Melbourne, I honestly don’t understand your response to my question. Are you saying that if I use Word to open a file, that file might be harmful even if it contains nothing except text and Word-style formatting?
But Microsoft does not open those apps in the sandbox, only MS Office apps.
If you really want to be secure, create a new account with limited privileges and use that unless you actually need administrator rights for something.
Adobe Flash and Acrobat Reader are 3rd party programs. Deciding what Adobe needs to in order to secure them is not Microsoft’s job.
Starting with IE7, Internet Explorer does have a protected mode (enabled by default). It’s just less obvious.
Links:
http://windows.microsoft.com/en-ca/windows-vista/what-does-internet-explorer-protected-mode-do
https://msdn.microsoft.com/en-us/library/bb250462%28v=vs.85%29.aspx
This mode causes IE to prompt you when a website tries to run, download or install a file/program. The options for securing IE are somewhat limited because in the end it needs to download content from the internet in order to function properly whereas in office, the protected mode can be more secure as you have already downloaded the document.
Not sure if you’re being sarcastic. Macros should have always been designed with limited privileges. For instance, they should only be able to read and write to the document containing the macro itself, with office making periodic incremental backups of the document in case the macro destroys data. Access to other documents should require the macro to make an API call to office that will cause some kind of file selection browser gui, provided by office, where users can decide which of their files they want to give the macro access to.

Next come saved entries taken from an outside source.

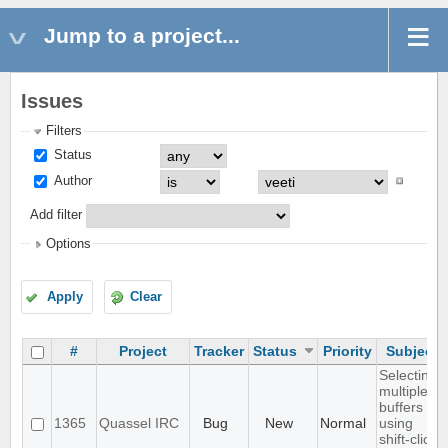
Jump to a project...
Issues
Filters
Status
Author
Add filter
Options
Apply
Clear
#
Project
Tracker
Status
Priority
Subject
Selecting
multiple
buffers
1365
Quassel IRC
Bug
New
Normal
using
shift-click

These are common sense, captain obvious things that should have been done.
You’re essentially saying that Office should be something that is a completely different product from what it actually is. VBA is pretty nearly a full application development suite; this is not some sort of accidental design flaw, it’s a set of powerful features.

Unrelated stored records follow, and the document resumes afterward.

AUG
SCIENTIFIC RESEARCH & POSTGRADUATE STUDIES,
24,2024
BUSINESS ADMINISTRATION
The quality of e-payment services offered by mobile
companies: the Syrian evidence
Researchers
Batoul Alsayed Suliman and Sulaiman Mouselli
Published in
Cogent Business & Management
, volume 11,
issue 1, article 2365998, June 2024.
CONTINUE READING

It’s a series of dangerous features that are a relic of the past. Modern OSes now sandbox everything and prevent them from accessing any information they didn’t create themselves, with a dialogue box to permit read only access to additional information.
Yes. (damaged text and formatting)
This has been a BIG problem with PDFs and Flash, and a problem with IE and Java, and a small problem for Word and Excel and anything else.
If you download a picture, a jpg, from the internet, it has the potential to crash the program you are using to view it, and in crashing run some nasty virus. Of course, all the programs that view jpg pictures have been fixed to make sure that doesn’t happen, which is why you have to keep everything updated, but the potential problem exists all the time for any program, which is why sandboxing has become more common.
Microsoft does not open pdf’s. Acrobat Reader opens pdf’s. Acrobat Reader does not open Word documents, Microsoft Word opens Word documents.
Adobe Acrobat Reader opens pdf’s in a sandbox in version 10 and 11.
Microsoft Office opens office documents in a sandbox in version 2010 and later.
<shrug>I neither agree nor disagree - because you’re saying Office should be something very different from what it already is designed to be. Like if you suggested that the Ford Motor company should make and sell tinned sardines instead of cars - they could - maybe they should, I dunno if it would be better or worse, or how to compare the two.